We can also fit only a convolutional model to the sequence. We get the following architecture:

1. Embedding layer
2. Dropout layer
3. Convolutional layer (Relu)
4. Max Pooling Layer
5. Flatten Layer
6. Fully Connected layer (Sigmoid)

In [9]:
### IMPLEMENT CONVOLUTIONAL SEQUENCE MODEL
hidden_size = 128
output_size = 1
dropout_ratio = 0.2
nr_filters = 64
filter_size = 5
pool_size = 4

model = Sequential()
model.add(Embedding(max_features, hidden_size, input_length=maxlen))
model.add(Dropout(dropout_ratio))
model.add(Conv1D(nr_filters, filter_size, activation='relu'))
model.add(MaxPooling1D(pool_size=pool_size))
model.add(Flatten())
model.add(Dense(1, activation='sigmoid'))
model.compile(loss='binary_crossentropy', optimizer='adam', metrics=['accuracy'])

print(model.summary())
model.fit(X_train, y_train, batch_size=batch_size, 
          epochs=1, validation_data=(X_test, y_test))
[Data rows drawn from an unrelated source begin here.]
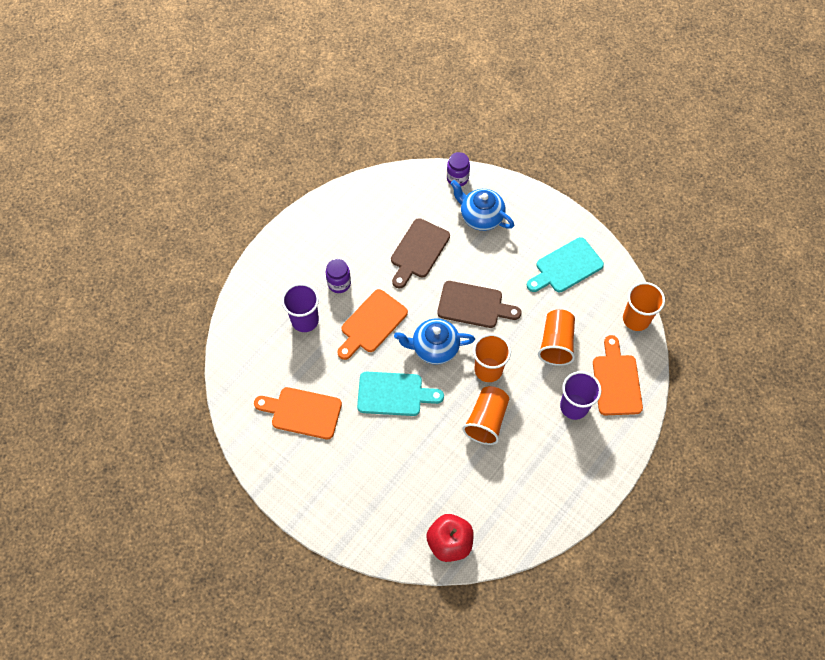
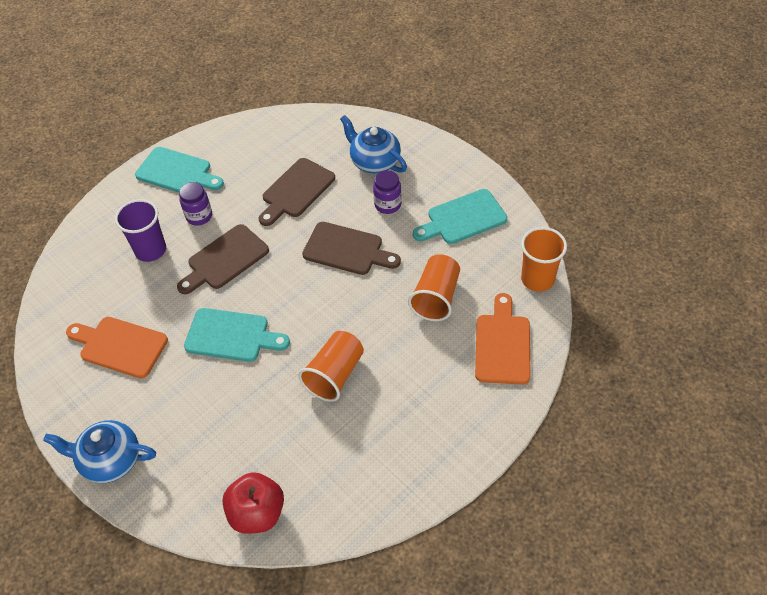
camera: 10 degrees right, 10 degrees down
orange cutting board [337,289,408,360] -> brown cutting board [177,224,269,294]
blue teapot [394,318,475,365] -> blue teapot moved to [43,420,156,483]
purple jar [447,152,470,186] -> purple jar moved to [373,170,402,214]
orange cup [473,334,511,382] -> none
purple cup [560,371,601,420] -> none
none -> turquoise cutting board [135,147,224,193]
loss, acc = model.evaluate(X_test, y_test, batch_size=batch_size)
print("Test set loss is: %s" % loss)
print("Test set accuracy is: %s" % acc)

_________________________________________________________________
Layer (type)                 Output Shape              Param #   
embedding_4 (Embedding)      (None, 100, 128)          2560000   
_________________________________________________________________
dropout_4 (Dropout)          (None, 100, 128)          0         
_________________________________________________________________
conv1d_2 (Conv1D)            (None, 96, 64)            41024     
_________________________________________________________________
max_pooling1d_2 (MaxPooling1 (None, 24, 64)            0         
_________________________________________________________________
flatten_1 (Flatten)          (None, 1536)              0         
_________________________________________________________________
dense_4 (Dense)              (None, 1)                 1537      
Total params: 2,602,561
Trainable params: 2,602,561
Non-trainable params: 0
_________________________________________________________________


Removing the LSTM cell increases the training speed significantly again while preserving performance levels! What else is catching your attention here?